- _Texto-fonte_:
———

Sistema desenvolvido para extração de propriedades das plantas
A pesquisa utilizou técnicas de extração otimizadas por planejamento fatorial e secagem em spray-dryer, resultando em um extrato seco rico em ácido clorogênico — composto selecionado como marcador químico do produto. “O ácido clorogênico foi selecionado como marcador químico por reunir critérios essenciais de representatividade, estabilidade e viabilidade analítica. Este composto fenólico foi identificado de forma consistente em todos os extratos obtidos das folhas de Morus nigra, tanto fluidos quanto secos, independentemente das condições de extração e secagem aplicadas, o que confirma sua ubiquidade na matriz vegetal”, destacou Grasielly.
Grasielly Rocha Souza ao lado de sua banca de doutorado
Segundo a pesquisadora, o maior desafio foi manter a estabilidade dos compostos durante o processo térmico da secagem. “Compostos fenólicos, como o ácido clorogênico, são sensíveis à alta temperatura, o que pode levar à sua degradação durante a secagem. Para contornar isso, adotamos temperaturas moderadas e utilizamos adjuvantes que melhoraram a dispersão e proteção térmica durante o processo, mantendo a integridade dos compostos bioativos.”, relatou.
O resultado superou as expectativas, com alta atividade antioxidante (CE50 = 3,52 µg/mL) comparável ao ácido ascórbico. As cápsulas desenvolvidas possuem revestimento gastrorresistente, garantindo que os compostos só sejam liberados no intestino, onde exercem seus efeitos, Grasielly revelou ainda que, a forma gastrorresistente foi escolhida estrategicamente para evitar a liberação dos compostos polifenólicos no pH ácido do estômago e acontecer de forma integral no intestino, onde a inibição da enzima α-glicosidase ocorre na borda em escova dos enterócitos. E que para estudos futuros, está pensando testar outras formas de liberação controlada, que poderiam otimizar ainda mais a biodisponibilidade dos compostos ativos.

———

[Entradas de dados armazenadas]

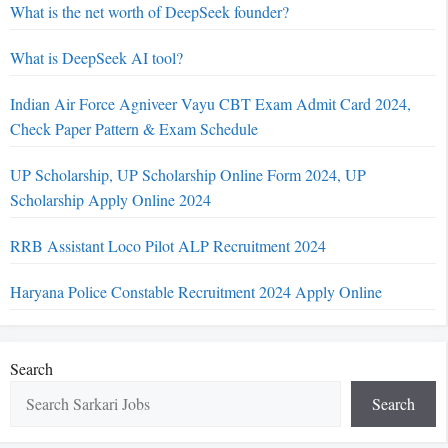
What is the net worth of DeepSeek founder?
What is DeepSeek AI tool?
Indian Air Force Agniveer Vayu CBT Exam Admit Card 2024,
Check Paper Pattern & Exam Schedule
UP Scholarship, UP Scholarship Online Form 2024, UP
Scholarship Apply Online 2024
RRB Assistant Loco Pilot ALP Recruitment 2024
Haryana Police Constable Recruitment 2024 Apply Online
Search
Search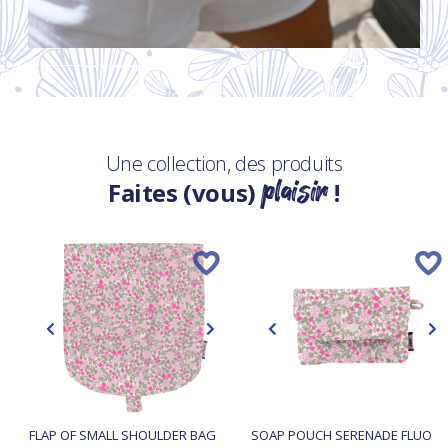
Une collection, des produits
plaisir
Faites (vous)
!
FLAP OF SMALL SHOULDER BAG
SOAP POUCH SERENADE FLUO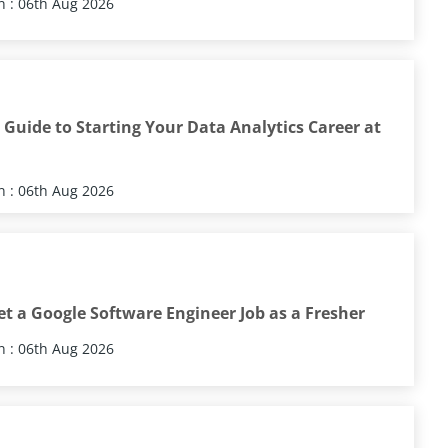
 : 06th Aug 2026
Guide to Starting Your Data Analytics Career at
 : 06th Aug 2026
t a Google Software Engineer Job as a Fresher
 : 06th Aug 2026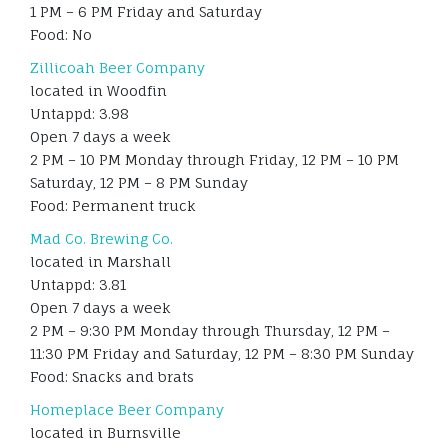
1 PM – 6 PM Friday and Saturday
Food: No
Zillicoah Beer Company
located in Woodfin
Untappd: 3.98
Open 7 days a week
2 PM – 10 PM Monday through Friday, 12 PM – 10 PM
Saturday, 12 PM – 8 PM Sunday
Food: Permanent truck
Mad Co. Brewing Co.
located in Marshall
Untappd: 3.81
Open 7 days a week
2 PM – 9:30 PM Monday through Thursday, 12 PM –
11:30 PM Friday and Saturday, 12 PM – 8:30 PM Sunday
Food: Snacks and brats
Homeplace Beer Company
located in Burnsville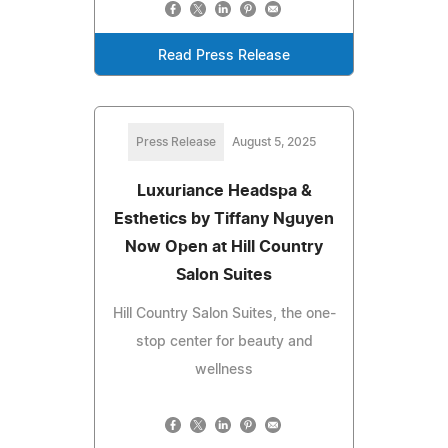
Read Press Release
Press Release
August 5, 2025
Luxuriance Headspa &
Esthetics by Tiffany Nguyen
Now Open at Hill Country
Salon Suites
Hill Country Salon Suites, the one-
stop center for beauty and
wellness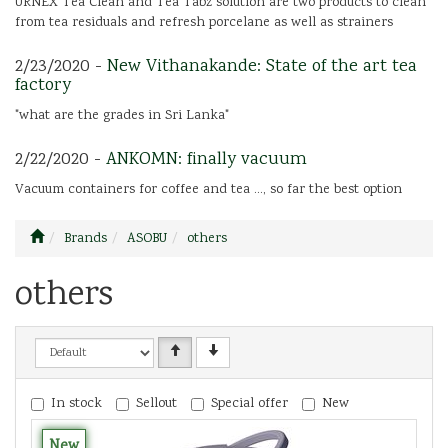
URNEX Tea Clean and Tea Tabz solution are two products to clean
from tea residuals and refresh porcelane as well as strainers
2/23/2020 -
New Vithanakande: State of the art tea
factory
"what are the grades in Sri Lanka"
2/22/2020 -
ANKOMN: finally vacuum
Vacuum containers for coffee and tea ..., so far the best option
Brands
ASOBU
others
others
In stock
Sellout
Special offer
New
New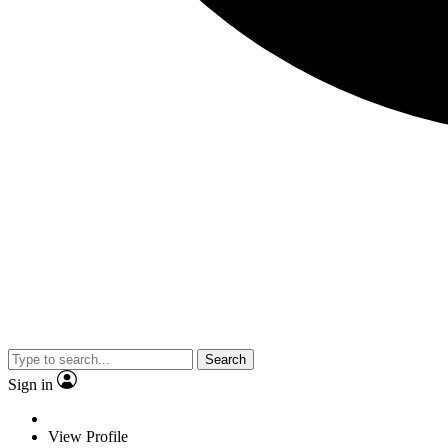
Search
Sign in
View Profile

———

- _Tarefa_:
Dê continuidade ao texto sobre o extrato seco das folhas de Morus nigra a partir da última frase apresentada.

- _Resposta escrita_:
Do ponto de vista do impacto social e prático, o professor Lívio Nunes ressaltou a relevância da pesquisa. “A Morus nigra é uma espécie reconhecida pelo Ministério da Saúde e consta na RENISUS, o que a torna elegível para inclusão em programas municipais de fitoterapia e, futuramente, em estratégias de promoção da saúde no SUS. Com os devidos testes clínicos, a formulação poderá compor o arsenal terapêutico complementar para o diabetes tipo 2, além de ser empregada como suplemento alimentar funcional em políticas de prevenção, especialmente no manejo do pré-diabetes, dislipidemias e resistência insulínica.”, afirmou.
O projeto já conta com parcerias com a Universidade Federal do Vale do São Francisco (Univasf) na pessoa do pesquisador Jackson Guedes que teve decisiva participação no projeto bem como da startup Fitofit - Suplementos e Produtos Naturais. Há também previsão para início de estudos pré-clínicos. “O extrato está pronto para ser testado em modelos animais, o que é essencial para o registro na Anvisa. Mas, como suplemento funcional, ele já pode ter aplicação preventiva em grupos de risco, como pessoas com obesidade e resistência à insulina”, explicou o professor.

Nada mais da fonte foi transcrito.